Wireless systems provide an effective alternative to eliminate physical connections and address interface mismatch challenges in bioelectronics. Notably, resistor-inductor-capacitor (RLC) resonant circuit represents a popular design for wireless bioelectronics285. The resonance frequency \({f}_{0}=1/2\pi \sqrt{{LC}}\) and quality factor \(Q=\sqrt{\frac{L}{{R}^{2}C}}\) of a radio-frequency RLC resonant circuit can be wirelessly measured by a readout circuit, enabling the contactless derivation of equivalent resistance (R), inductance (L), and capacitance (C). For instance, body-conformable stretchable and chip-free RLC resonant sensors with strain-responsive resistance have been developed146, allowing wireless monitoring of breathing, pulse, and body movement using flexible readout circuits integrated on cloth (Fig. 13e).
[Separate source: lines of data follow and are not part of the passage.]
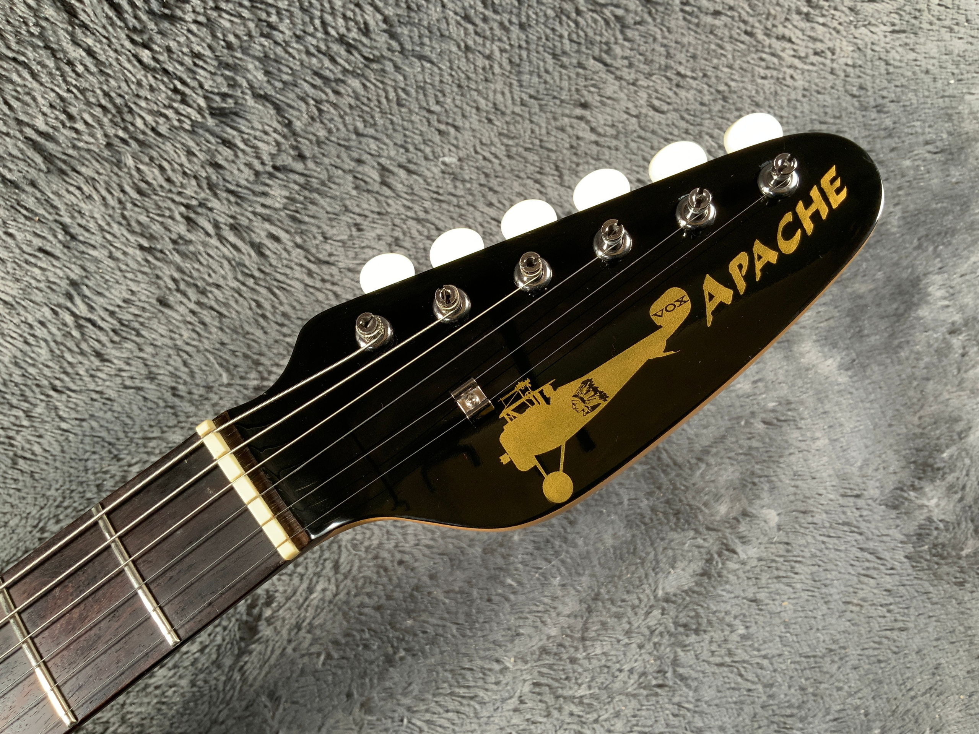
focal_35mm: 29
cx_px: 490
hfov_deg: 61.7
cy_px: 367
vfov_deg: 48.2
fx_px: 820
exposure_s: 1/52
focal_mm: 3
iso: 80
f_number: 1.8
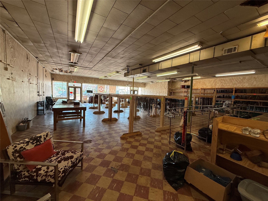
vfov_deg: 85.7
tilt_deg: -2.6
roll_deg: -1.5
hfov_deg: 102.1
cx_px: 134
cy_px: 100
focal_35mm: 14
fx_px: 108
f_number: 2.2
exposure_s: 1/120
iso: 160
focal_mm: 2.22
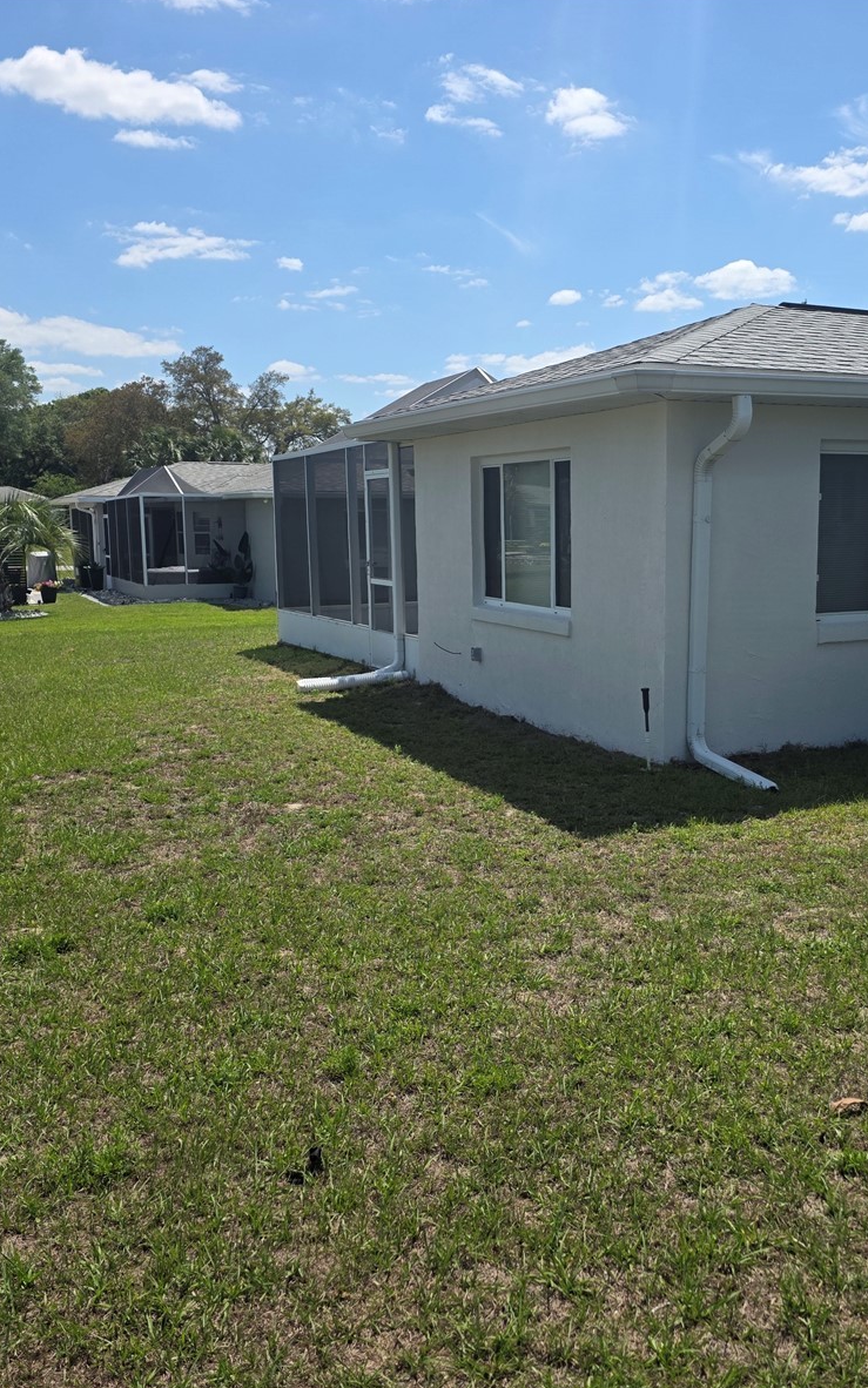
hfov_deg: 37.8
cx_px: 600
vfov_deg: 58.1
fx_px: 1249
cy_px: 699
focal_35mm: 33
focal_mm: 6.3
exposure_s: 1/7626
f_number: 1.7
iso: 80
Smart contact lenses embedded with RLC resonant sensors have realised wireless eye pressure monitoring286 (Fig. 13f), glucose level monitoring286,287, and on-demand drug release288,289. Wireless bioelectronics based on the electromagnetic coupling between the body and metamaterial textiles290,291 or fibre electronics292 have also been reported.

Interference-free bioelectronics

Biosurfaces inherently perform various critical physiological functions. For example, the human skin is considered the largest organ and possesses important functions of protection, thermal regulation, and sensation to multiple stimuli. An ideal skin-interfacing system should maintain these native functions and minimise user awareness7,32,293. Recent advances in conformal bioelectronics have addressed this challenge using innovative materials and structural designs. For instance, reducing device stiffness enhances mechanical compliance with the skin, mitigating loss of pressure sensation2,65,294. The nanomesh architecture further improves softness, enabling negligible interference with tactile perception, even on highly sensitive sites such as fingertips119 (Fig. 13g). Notably, the ultra-low stiffness of tactile perception-free bioelectronics leads to significant strain induced by normal physiological activities, external mechanical inference, or unintentional deformation during deployment process, resulting in challenges to robustness. Ultra-soft bioelectronics with balanced stiffness and robustness have been achieved by improving the interactions of conductive layer with ultrathin substrates118,295 or biosurfaces248,258.

Another key consideration is permeability, as impermeable devices disrupt the sweating process of the skin, which is vital for natural thermoregulatory and excretory functions296,297. Conventional non-breathable devices trap sweat at the skin interface, leading to interfacial delamination, impaired heat dissipation, user discomfort, and potential inflammation. To overcome this challenge, permeable structures such as ultrathin films, 2D or 3D porous structures, textile structures, and mesh structures have been introduced in conformal bioelectronics to improve permeability170,296 (Fig. 13h). However, current research on porous bioelectronics has primarily focused on conformal electrodes, leaving significant room for advancement in the development of complex integrated bioelectronic systems. Recently, liquid diode structure has been introduced to improve the transmission rate of sweat across skin electronics282, which provides a platform for multifunctional integrated bioelectronics (Fig. 13i). Moreover, optical influence-free bioelectronics have been fabricated based on transparent components21,176,293. Nevertheless, as the current study focuses only on limited aspects, achieving truly imperceptible bioelectronics in the future necessitates a systematic and integrated consideration of minimising interference across all aspects of skin physiology.

The function and conformability of bioelectronics can be further improved by incorporating novel materials, structures, and fabrication technologies. Future studies should consider other essential aspects to promote advancement, such as biological imperceptibility, system integration, fabrication efficiency, and sustainability. Moving forward, advancements in conformal bioelectronics are expected to drive major breakthroughs in fundamental science and practical applications.